Why? Experts say viruses and bacteria are shared mostly by hand contact. So I shook hands with passengers and crew alike.

Finally, we took samples from the ship's salt-water swimming pool and the popular hot tub.

We left the ship, flew to Miami and then delivered the specimens to Kappa Labs.

For five days the microbiologists examined our samples and analyzed them.

The results were both good and bad news. While most of what I touched was clean, not everything was.

Kerry Sanders: What you found in the bathroom after I touched the toilet seat and you tested my hand — did you discover that there was something that gave you concern?

Peter Kmeick: I would say the bathroom did give us some concern. We saw the presence of coliform bacteria, which is an indicator that there may be other things present as well.

Sanders: And are those the types of things that could make me ill?

Kmeick: There's a possibility. Yes.

The most disturbing results came from the hot tub, which showed what Kmeick says is an unacceptably high presence of coliform and E coli bacteria. If the bacteria gets into an open sore or is swallowed, as could happen bobbing around in a hot tub, E coli can make you ill.

Sanders: Does it bother you, as a scientist, to see how high those numbers are?

Kmeick: Those numbers need to be looked at and action needs to be taken.

Sanders: And we would have an expectation that these areas would be clean?

Kmeick: Our expectation would be, yes, that these areas would be free of E coli.

Sanders: If you knew what you know now, would you have gotten in that hot tub?

Kmeick: No.

“The cruise ships are held to the highest standard of any public facilities in the world,” said Michael Crye, president of the International Council of Cruise Lines. “If indeed there was bacteria in the one sample that you took, I'm quite certain that it would have been rectified in the next hourly inspection, in the next test, or certainly at the end of the day when the water was flushed out and the unit was disinfected.”

Sanders: When you look at the final results of these tests, what do you take away?

Kmeick: These are public areas. And these are areas that, if there are a lot of people, we take note to maintain ourselves.

Sanders: It sounds like something that my mom told me: "Wash your hands."

Kmeick: It's back to mom. It's back to mom.

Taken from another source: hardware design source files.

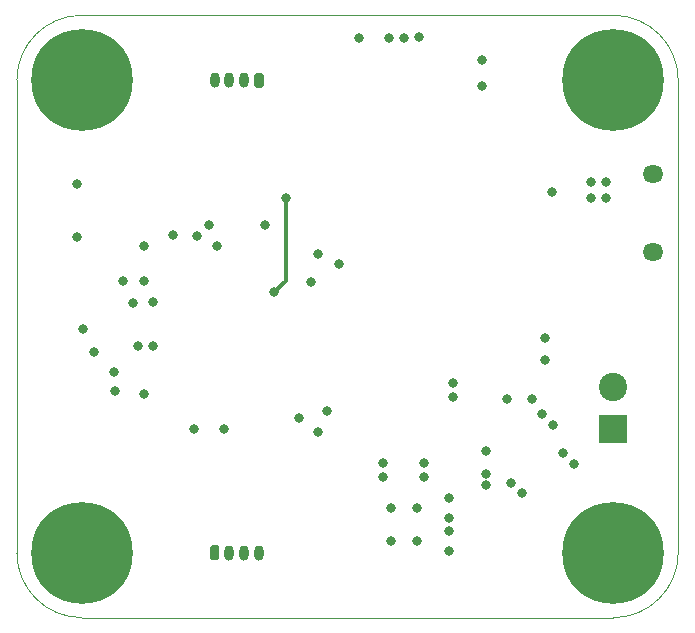
<source format=gbr>
%TF.GenerationSoftware,KiCad,Pcbnew,5.1.10-88a1d61d58~90~ubuntu21.04.1*%
%TF.CreationDate,2021-07-25T10:33:28+05:30*%
%TF.ProjectId,_autosave-STM tinker,5f617574-6f73-4617-9665-2d53544d2074,rev?*%
%TF.SameCoordinates,Original*%
%TF.FileFunction,Copper,L4,Bot*%
%TF.FilePolarity,Positive*%
%FSLAX46Y46*%
G04 Gerber Fmt 4.6, Leading zero omitted, Abs format (unit mm)*
G04 Created by KiCad (PCBNEW 5.1.10-88a1d61d58~90~ubuntu21.04.1) date 2021-07-25 10:33:28*
%MOMM*%
%LPD*%
G01*
G04 APERTURE LIST*
%TA.AperFunction,Profile*%
%ADD10C,0.050000*%
%TD*%
%TA.AperFunction,ComponentPad*%
%ADD11C,8.600000*%
%TD*%
%TA.AperFunction,ComponentPad*%
%ADD12C,0.900000*%
%TD*%
%TA.AperFunction,ComponentPad*%
%ADD13R,2.400000X2.400000*%
%TD*%
%TA.AperFunction,ComponentPad*%
%ADD14C,2.400000*%
%TD*%
%TA.AperFunction,ComponentPad*%
%ADD15O,0.800000X1.300000*%
%TD*%
%TA.AperFunction,ComponentPad*%
%ADD16O,1.750000X1.500000*%
%TD*%
%TA.AperFunction,ViaPad*%
%ADD17C,0.800000*%
%TD*%
%TA.AperFunction,Conductor*%
%ADD18C,0.300000*%
%TD*%
G04 APERTURE END LIST*
D10*
X30750000Y-41000000D02*
G75*
G02*
X36250000Y-35500000I5500000J0D01*
G01*
X36250000Y-86500000D02*
G75*
G02*
X30750000Y-81000000I0J5500000D01*
G01*
X86750000Y-81000000D02*
G75*
G02*
X81250000Y-86500000I-5500000J0D01*
G01*
X81250000Y-35500000D02*
G75*
G02*
X86750000Y-41000000I0J-5500000D01*
G01*
X30750000Y-81000000D02*
X30750000Y-41000000D01*
X81250000Y-86500000D02*
X36250000Y-86500000D01*
X86750000Y-41000000D02*
X86750000Y-81000000D01*
X36250000Y-35500000D02*
X81250000Y-35500000D01*
D11*
%TO.P,H1,1*%
%TO.N,GND*%
X81250000Y-41000000D03*
D12*
X84475000Y-41000000D03*
X83530419Y-43280419D03*
X81250000Y-44225000D03*
X78969581Y-43280419D03*
X78025000Y-41000000D03*
X78969581Y-38719581D03*
X81250000Y-37775000D03*
X83530419Y-38719581D03*
%TD*%
%TO.P,H2,1*%
%TO.N,GND*%
X83530419Y-78719581D03*
X81250000Y-77775000D03*
X78969581Y-78719581D03*
X78025000Y-81000000D03*
X78969581Y-83280419D03*
X81250000Y-84225000D03*
X83530419Y-83280419D03*
X84475000Y-81000000D03*
D11*
X81250000Y-81000000D03*
%TD*%
%TO.P,H3,1*%
%TO.N,GND*%
X36250000Y-81000000D03*
D12*
X39475000Y-81000000D03*
X38530419Y-83280419D03*
X36250000Y-84225000D03*
X33969581Y-83280419D03*
X33025000Y-81000000D03*
X33969581Y-78719581D03*
X36250000Y-77775000D03*
X38530419Y-78719581D03*
%TD*%
%TO.P,H4,1*%
%TO.N,GND*%
X38530419Y-38719581D03*
X36250000Y-37775000D03*
X33969581Y-38719581D03*
X33025000Y-41000000D03*
X33969581Y-43280419D03*
X36250000Y-44225000D03*
X38530419Y-43280419D03*
X39475000Y-41000000D03*
D11*
X36250000Y-41000000D03*
%TD*%
D13*
%TO.P,J1,1*%
%TO.N,+12V*%
X81250000Y-70500000D03*
D14*
%TO.P,J1,2*%
%TO.N,GND*%
X81250000Y-67000000D03*
%TD*%
D15*
%TO.P,J3,4*%
%TO.N,GND*%
X47500000Y-41000000D03*
%TO.P,J3,3*%
%TO.N,I2C1_SDA*%
X48750000Y-41000000D03*
%TO.P,J3,2*%
%TO.N,I2C1_SCL*%
X50000000Y-41000000D03*
%TO.P,J3,1*%
%TO.N,+3V3*%
%TA.AperFunction,ComponentPad*%
G36*
G01*
X51650000Y-40550000D02*
X51650000Y-41450000D01*
G75*
G02*
X51450000Y-41650000I-200000J0D01*
G01*
X51050000Y-41650000D01*
G75*
G02*
X50850000Y-41450000I0J200000D01*
G01*
X50850000Y-40550000D01*
G75*
G02*
X51050000Y-40350000I200000J0D01*
G01*
X51450000Y-40350000D01*
G75*
G02*
X51650000Y-40550000I0J-200000D01*
G01*
G37*
%TD.AperFunction*%
%TD*%
%TO.P,J4,1*%
%TO.N,+3V3*%
%TA.AperFunction,ComponentPad*%
G36*
G01*
X47100000Y-81450000D02*
X47100000Y-80550000D01*
G75*
G02*
X47300000Y-80350000I200000J0D01*
G01*
X47700000Y-80350000D01*
G75*
G02*
X47900000Y-80550000I0J-200000D01*
G01*
X47900000Y-81450000D01*
G75*
G02*
X47700000Y-81650000I-200000J0D01*
G01*
X47300000Y-81650000D01*
G75*
G02*
X47100000Y-81450000I0J200000D01*
G01*
G37*
%TD.AperFunction*%
%TO.P,J4,2*%
%TO.N,USART3_TX*%
X48750000Y-81000000D03*
%TO.P,J4,3*%
%TO.N,USART3_RX*%
X50000000Y-81000000D03*
%TO.P,J4,4*%
%TO.N,GND*%
X51250000Y-81000000D03*
%TD*%
D16*
%TO.P,J5,6*%
%TO.N,Net-(J5-Pad6)*%
X84575000Y-55550000D03*
X84575000Y-48950000D03*
%TD*%
D17*
%TO.N,GND*%
X41550000Y-55000000D03*
X35875000Y-54250000D03*
X47725000Y-55000000D03*
X39750000Y-58000000D03*
X37275000Y-64000000D03*
X41000000Y-63525000D03*
X42250000Y-63525000D03*
X41500000Y-67575000D03*
X45775000Y-70500000D03*
X56225000Y-70750000D03*
X56975000Y-69000000D03*
X56250000Y-55750000D03*
X58050000Y-56575000D03*
X70125000Y-41450000D03*
X80600000Y-50950000D03*
X79350000Y-50950000D03*
X79350000Y-49650000D03*
X80600000Y-49650000D03*
X67700000Y-66675000D03*
X67700000Y-67850000D03*
X72225000Y-68025000D03*
X74375000Y-68000000D03*
X75450000Y-62850000D03*
X75450000Y-64650000D03*
X77000000Y-72600000D03*
X77925000Y-73500000D03*
X76175000Y-70175000D03*
X75250000Y-69275000D03*
X67375000Y-76375000D03*
X67375000Y-78075000D03*
X67375000Y-79175000D03*
X67375000Y-80875000D03*
X70500000Y-74300000D03*
X70500000Y-75300000D03*
X70500000Y-72400000D03*
X41475000Y-58025000D03*
X40625000Y-59900000D03*
X36375000Y-62100000D03*
X76025000Y-50425000D03*
X63500000Y-37400000D03*
X62250000Y-37400000D03*
X59700000Y-37400000D03*
%TO.N,+3V3*%
X51725000Y-53250000D03*
X47025000Y-53250000D03*
X44000000Y-54075000D03*
X35875000Y-49750000D03*
X70100000Y-39250000D03*
X54675000Y-69600000D03*
X48250000Y-70500000D03*
X39000000Y-65725000D03*
X39025000Y-67275000D03*
X42250000Y-59750000D03*
X46000000Y-54225000D03*
X61775000Y-74575000D03*
X61775000Y-73375000D03*
X65200000Y-73375000D03*
X65200000Y-74575000D03*
X62425000Y-77250000D03*
X64600000Y-77250000D03*
X62425000Y-80000000D03*
X64600000Y-80000000D03*
X72550000Y-75075000D03*
X73500000Y-75975000D03*
X55650000Y-58050000D03*
X64800000Y-37350000D03*
%TO.N,NRST*%
X52550000Y-58950000D03*
X53500000Y-51000000D03*
%TD*%
D18*
%TO.N,NRST*%
X52550000Y-58950000D02*
X53500000Y-58000000D01*
X53500000Y-58000000D02*
X53500000Y-51000000D01*
%TD*%
M02*

</source>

The CDC says the most common illness that occurs on cruise lines is a Norwalk-like virus, which usually involves stomach troubles and takes about three days to run its course. There are about 23 million cases a year, but only about 10 percent of those involved people in vacation settings or on cruise ships.  A virus is much harder to track than bacteria, and scientists would look for evidence of a virus only if there were an outbreak, which there wasn't on our voyage. Bottom line: In any environment, wash your hands!